# Carbide Inserts For Sherline Tools 2255 And 2258



## Gburgswmich (Jan 19, 2016)

Hello all,
I just purchased a sherline lathe and am waiting on the carbide tipped tools to deliver. Obviously Sherline wants me to buy their inserts, but I'd like to look at other options. Does anyone know for sure what inserts will work in these tools? 

At a glance I'd say CCMT inserts and maybe vnga?? There are so many different inserts available there's no way I'm going to get this right without help. And I really don't want to pay $20 an insert through sherline. Any help is appreciated. I'll try posting a pic of the tools...


----------



## Gburgswmich (Jan 19, 2016)

The inserts are 55 degrees and 80 degrees.

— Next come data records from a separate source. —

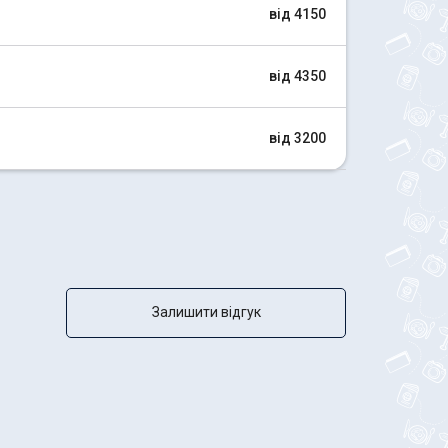
від 4150
від 4350
від 3200
Залишити відгук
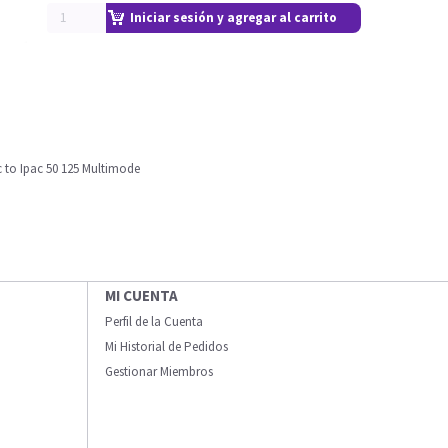
Iniciar sesión y agregar al carrito
 to Ipac 50 125 Multimode
MI CUENTA
Perfil de la Cuenta
Mi Historial de Pedidos
Gestionar Miembros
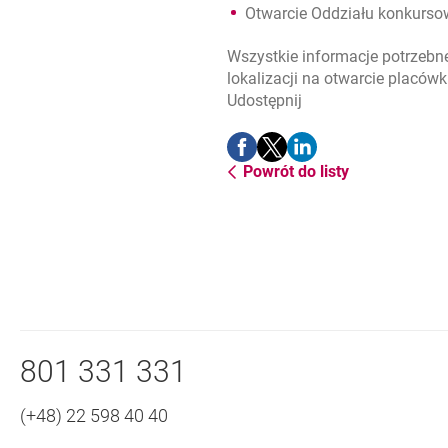
Otwarcie Oddziału konkurso
Wszystkie informacje potrzebne
lokalizacji na otwarcie placów
Udostępnij
Udostępnij
Udostępnij
Udostępnij
-
-
-
Powrót do listy
otwiera się w nowej karcie
otwiera się w nowej karcie
otwiera się w nowej ka
Nawigacja dolna
Zadzwoń do nas
801 331 331
(+48) 22 598 40 40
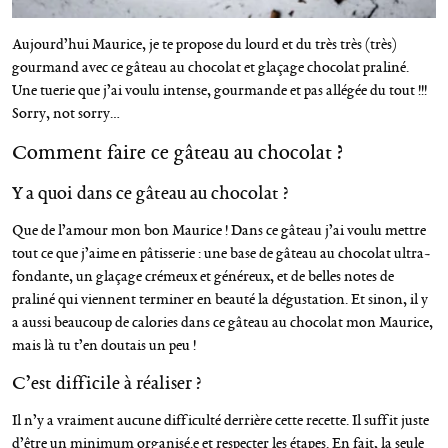
Aujourd’hui Maurice, je te propose du lourd et du très très (très)
gourmand avec ce gâteau au chocolat et glaçage chocolat praliné.
Une tuerie que j’ai voulu intense, gourmande et pas allégée du tout !!!
Sorry, not sorry…
Comment faire ce gâteau au chocolat ?
Y a quoi dans ce gâteau au chocolat ?
Que de l’amour mon bon Maurice ! Dans ce gâteau j’ai voulu mettre
tout ce que j’aime en pâtisserie : une base de gâteau au chocolat ultra-
fondante, un glaçage crémeux et généreux, et de belles notes de
praliné qui viennent terminer en beauté la dégustation. Et sinon, il y
a aussi beaucoup de calories dans ce gâteau au chocolat mon Maurice,
mais là tu t’en doutais un peu !
C’est difficile à réaliser ?
Il n’y a vraiment aucune difficulté derrière cette recette. Il suffit juste
d’être un minimum organisé.e et respecter les étapes. En fait, la seule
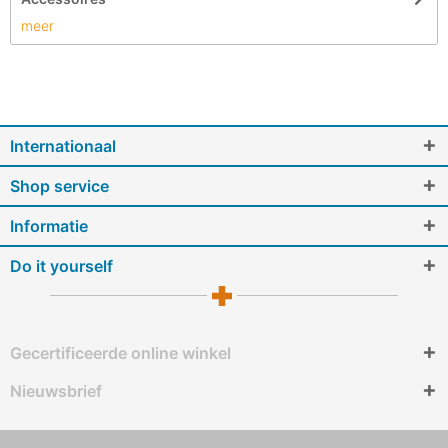
meer
Internationaal
Shop service
Informatie
Do it yourself
Gecertificeerde online winkel
Nieuwsbrief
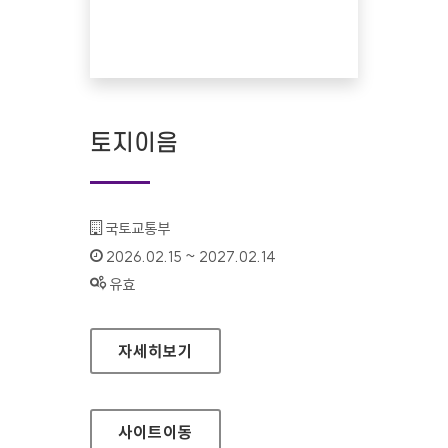
토지이음
기관명 :
국토교통부
인증기간 :
2026.02.15 ~ 2027.02.14
상태 :
유효
토지이음
자세히보기
사이트
이동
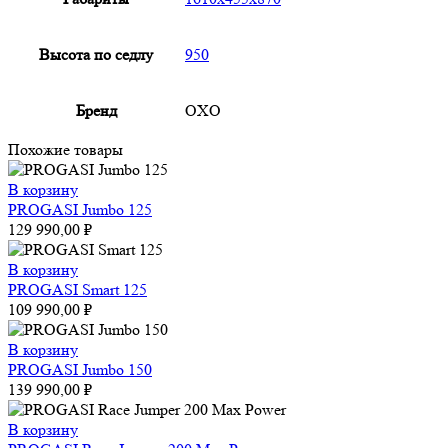
Высота по седлу
950
Бренд
OXO
Похожие товары
В корзину
PROGASI Jumbo 125
129 990,00
₽
В корзину
PROGASI Smart 125
109 990,00
₽
В корзину
PROGASI Jumbo 150
139 990,00
₽
В корзину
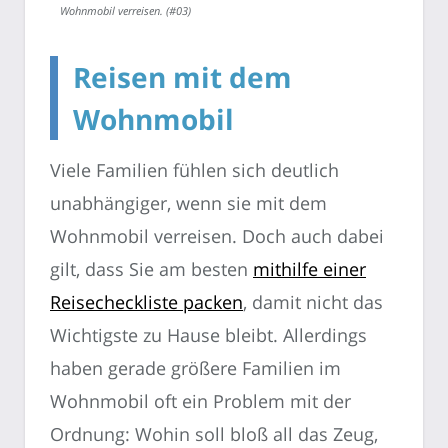
Wohnmobil verreisen. (#03)
Reisen mit dem
Wohnmobil
Viele Familien fühlen sich deutlich
unabhängiger, wenn sie mit dem
Wohnmobil verreisen. Doch auch dabei
gilt, dass Sie am besten
mithilfe einer
Reisecheckliste packen
, damit nicht das
Wichtigste zu Hause bleibt. Allerdings
haben gerade größere Familien im
Wohnmobil oft ein Problem mit der
Ordnung: Wohin soll bloß all das Zeug,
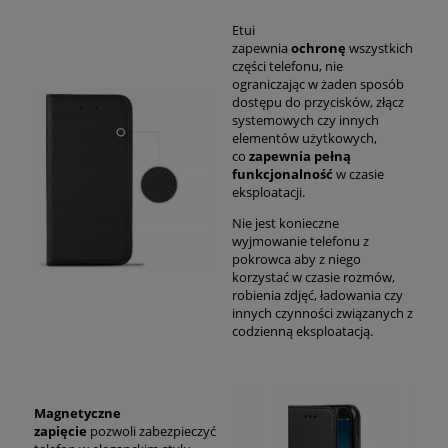
Etui
zapewnia
ochronę
wszystkich
części telefonu, nie
ograniczając w żaden sposób
dostępu do przycisków, złącz
systemowych czy innych
elementów użytkowych,
co
zapewnia pełną
funkcjonalność
w czasie
eksploatacji.
Nie jest konieczne
wyjmowanie telefonu z
pokrowca aby z niego
korzystać w czasie rozmów,
robienia zdjęć, ładowania czy
innych czynności związanych z
codzienną eksploatacją.
Magnetyczne
zapięcie
pozwoli zabezpieczyć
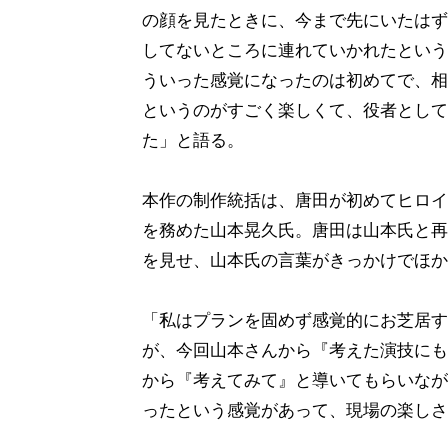
の顔を見たときに、今まで先にいたはず
してないところに連れていかれたという
ういった感覚になったのは初めてで、相
というのがすごく楽しくて、役者として
た」と語る。
本作の制作統括は、唐田が初めてヒロイ
を務めた山本晃久氏。唐田は山本氏と再
を見せ、山本氏の言葉がきっかけでほか
「私はプランを固めず感覚的にお芝居す
が、今回山本さんから『考えた演技にも
から『考えてみて』と導いてもらいなが
ったという感覚があって、現場の楽しさ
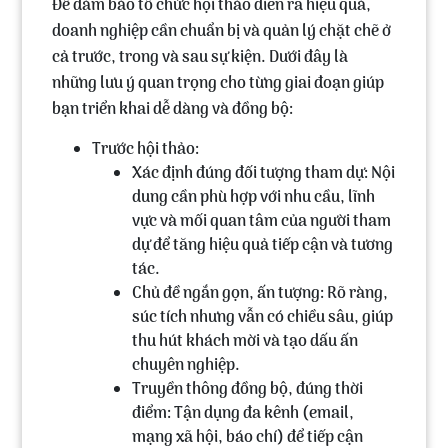
Để đảm bảo tổ chức hội thảo diễn ra hiệu quả,
doanh nghiệp cần chuẩn bị và quản lý chặt chẽ ở
cả trước, trong và sau sự kiện. Dưới đây là
những lưu ý quan trọng cho từng giai đoạn giúp
bạn triển khai dễ dàng và đồng bộ:
Trước hội thảo:
Xác định đúng đối tượng tham dự:
Nội
dung cần phù hợp với nhu cầu, lĩnh
vực và mối quan tâm của người tham
dự để tăng hiệu quả tiếp cận và tương
tác.
Chủ đề ngắn gọn, ấn tượng:
Rõ ràng,
súc tích nhưng vẫn có chiều sâu, giúp
thu hút khách mời và tạo dấu ấn
chuyên nghiệp.
Truyền thông đồng bộ, đúng thời
điểm:
Tận dụng đa kênh (email,
mạng xã hội, báo chí) để tiếp cận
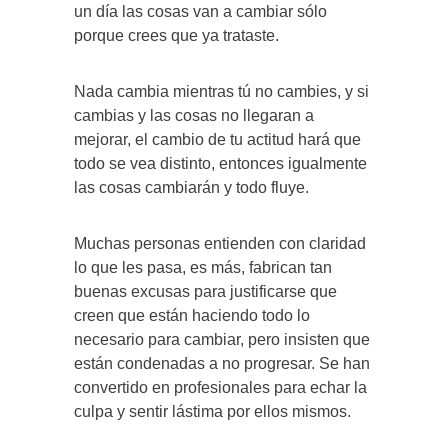
un día las cosas van a cambiar sólo
porque crees que ya trataste.
Nada cambia mientras tú no cambies, y si
cambias y las cosas no llegaran a
mejorar, el cambio de tu actitud hará que
todo se vea distinto, entonces igualmente
las cosas cambiarán y todo fluye.
Muchas personas entienden con claridad
lo que les pasa, es más, fabrican tan
buenas excusas para justificarse que
creen que están haciendo todo lo
necesario para cambiar, pero insisten que
están condenadas a no progresar. Se han
convertido en profesionales para echar la
culpa y sentir lástima por ellos mismos.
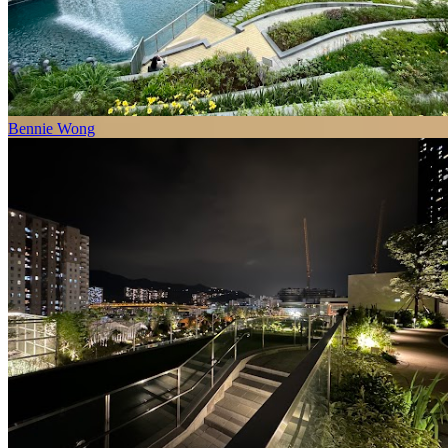
Bennie Wong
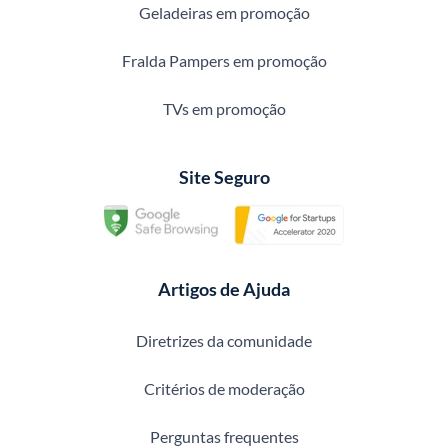
Geladeiras em promoção
Fralda Pampers em promoção
TVs em promoção
Site Seguro
Artigos de Ajuda
Diretrizes da comunidade
Critérios de moderação
Perguntas frequentes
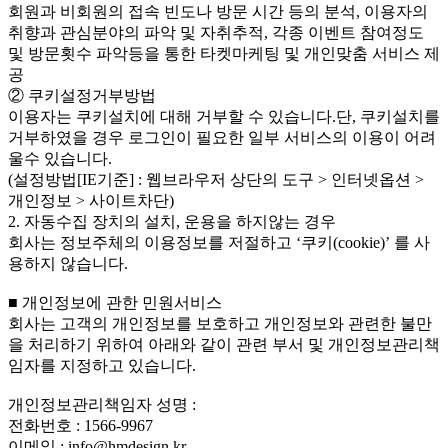
회원과 비회원의 접속 빈도나 방문 시간 등의 분석, 이용자의
취향과 관심분야의 파악 및 자취추적, 각종 이벤트 참여정도
및 방문횟수 파악등을 통한 타켓마케팅 및 개인맞춤 서비스 제
공
② 쿠키설정거부방법
이용자는 쿠키설치에 대해 거부할 수 있습니다.단, 쿠키설치를
거부하였을 경우 로그인이 필요한 일부 서비스의 이용이 어려
울수 있습니다.
(설정방법[IE기준] : 웹브라우저 상단의 도구 > 인터넷옵션 >
개인정보 > 사이트차단)
2. 자동수집 장치의 설치, 운용을 하지않는 경우
회사는 정보주체의 이용정보를 저절하고 ‘쿠키(cookie)’ 를 사
용하지 않습니다.
■ 개인정보에 관한 민원서비스
회사는 고객의 개인정보를 보호하고 개인정보와 관련한 불만
을 처리하기 위하여 아래와 같이 관련 부서 및 개인정보관리책
임자를 지정하고 있습니다.
개인정보관리책임자 성명 :
전화번호 : 1566-9967
이메일 : info@hmdesign.kr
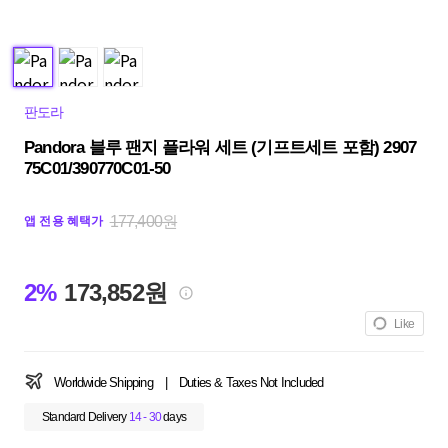
판도라
Pandora 블루 팬지 플라워 세트 (기프트세트 포함) 2907
75C01/390770C01-50
177,400원
앱 전용 혜택가
2%
173,852원
Like
Worldwide Shipping
|
Duties & Taxes Not Included
Standard Delivery
14 - 30
days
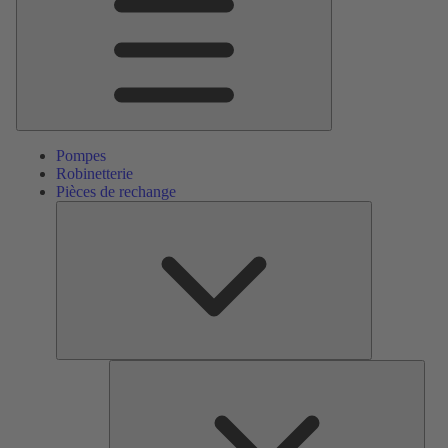
Pompes
Robinetterie
Pièces de rechange
Pièces
de
rechange
Serv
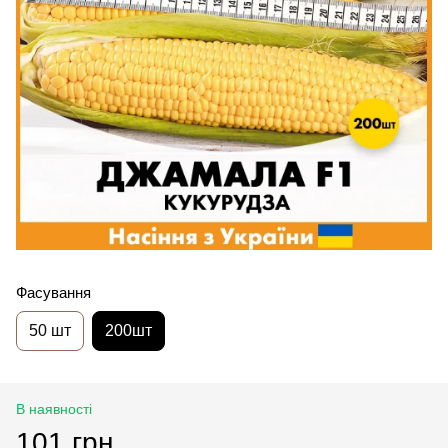
Фасування
50 шт
200шт
В наявності
101 грн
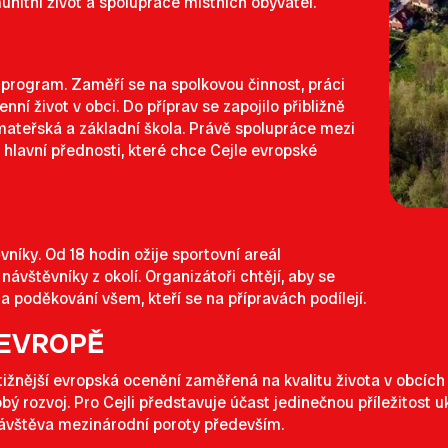
omunitní život a spolupráce místních obyvatel.
 program. Zaměří se na spolkovou činnost, práci
nní život v obci. Do příprav se zapojilo přibližně
í mateřská a základní škola. Právě spolupráce mezi
 hlavní přednosti, které chce Cejle evropské
níky. Od 18 hodin ožije sportovní areál
vštěvníky z okolí. Organizátoři chtějí, aby se
 poděkování všem, kteří se na přípravách podílejí.
 EVROPĚ
ižnější evropská ocenění zaměřená na kvalitu života v obcích 
obý rozvoj. Pro Cejli představuje účast jedinečnou příležitost
návštěva mezinárodní poroty především.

55 degree insert shown below


----------



## Gburgswmich (Jan 19, 2016)

80 degree insert shown


----------



## kvt (Jan 19, 2016)

Not sure,  But you should be able to measure them then get on line with some of the companies that provide them and find a replacement.


----------



## Gburgswmich (Jan 19, 2016)

Thanks!
I haven't received the tools yet, but I'll do that once I receive them. 



kvt said:


> Not sure,  But you should be able to measure them then get on line with some of the companies that provide them and find a replacement.


----------